Database detox

Database detox

Happy new year! May crypto give an extra dimension to your life and may sprout help you with that! I used the last code-low days to first clean, and then fry sprouts database.

Indicators, indicators, indicators

One of the concepts sprout is built upon is: "everything is an indicator". What I mean by this is the fact that all numerical data can be taken as an indicator, like "normal" indicators such as price (current & ohlc) and volume, and crystal ball indicators, better known to some as technical analysis.

A clear example is number of Google searches: many people look at these number to give a better indication of an assets' value. (Whether these indicators are leading or trailing is another topic)
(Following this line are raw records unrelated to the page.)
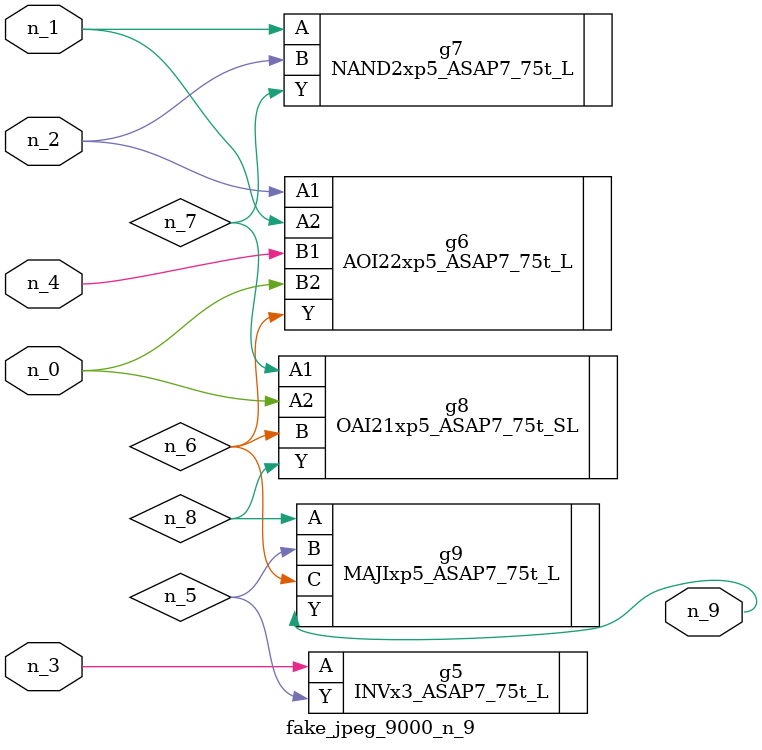
<source format=v>
module fake_jpeg_9000_n_9 (n_3, n_2, n_1, n_0, n_4, n_9);

input n_3;
input n_2;
input n_1;
input n_0;
input n_4;

output n_9;

wire n_8;
wire n_6;
wire n_5;
wire n_7;

INVx3_ASAP7_75t_L g5 ( 
.A(n_3),
.Y(n_5)
);

AOI22xp5_ASAP7_75t_L g6 ( 
.A1(n_2),
.A2(n_1),
.B1(n_4),
.B2(n_0),
.Y(n_6)
);

NAND2xp5_ASAP7_75t_L g7 ( 
.A(n_1),
.B(n_2),
.Y(n_7)
);

OAI21xp5_ASAP7_75t_SL g8 ( 
.A1(n_7),
.A2(n_0),
.B(n_6),
.Y(n_8)
);

MAJIxp5_ASAP7_75t_L g9 ( 
.A(n_8),
.B(n_5),
.C(n_6),
.Y(n_9)
);


endmodule
</source>
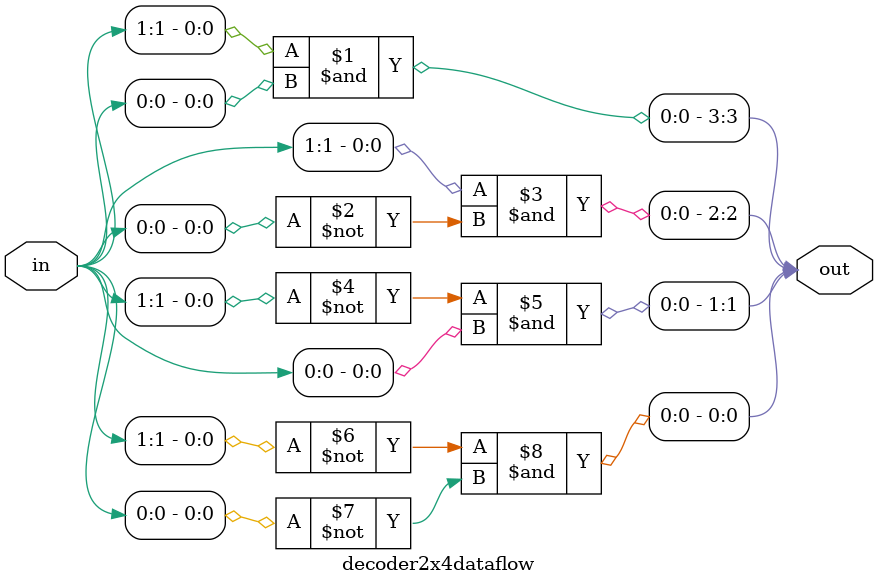
<source format=v>
`timescale 1ns / 1ps


module decoder2x4dataflow(input [1:0]in,output wire [3:0]out);
assign out[3]=in[1]&in[0];
assign out[2]=in[1]&~in[0];
assign out[1]=~in[1]&in[0];
assign out[0]=~in[1]&~in[0];
endmodule
</source>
As such, we store quite a few indicators per post: upvotes (reddit & twitter), nr of comments, downvotes,... (reddit), and a few indicators internal to sprout: score, total upvotes,.. Under the notion that all of these data points are indicators, they were stored in the same way in our database. Over time, it has become clear this is not optimal: not only is this data queried in different ways, it was also eating up unnecessarily much space. It was especially hungry on in-memory indexes.

So, over the last week, sprouts database spent some time detoxing. Indicator count went down from 62M to a measly 5M, and more importantly, in-memory index size went from 19G to 3G! A whopping 85% memory reduction! A healthy way for the database to start 2018, and much needed for Big Plans® to come.

Photo by amoon ra, inserted here to break the wall of text

Lost Ghosts

I was so happy with the executed queries and the performance boost, I forgot to make a backup and started to perform a few maintenance queries. You know where I am going: I fried around my data (around 16% of it) What happened? Well, sprout stores all information for sites it doesn't crawl (yet) in a placeholder post, internally dubbed a "ghost post". In my quest to improve news quality on sprout, I started to precompute some fields on these posts. Only after precomputations were done I realised all other information on them were deleted...

Because these ghost posts don't store primary data by themselves, no
"real" data was lost and the impact was limited to executing the above mentioned detoxing and precomputation queries again, since last backup
(mid december). A task that could have been greatly reduced in terms of time and necessary brain power if i would have made backups more often.

Morale of the story: make backups, kids.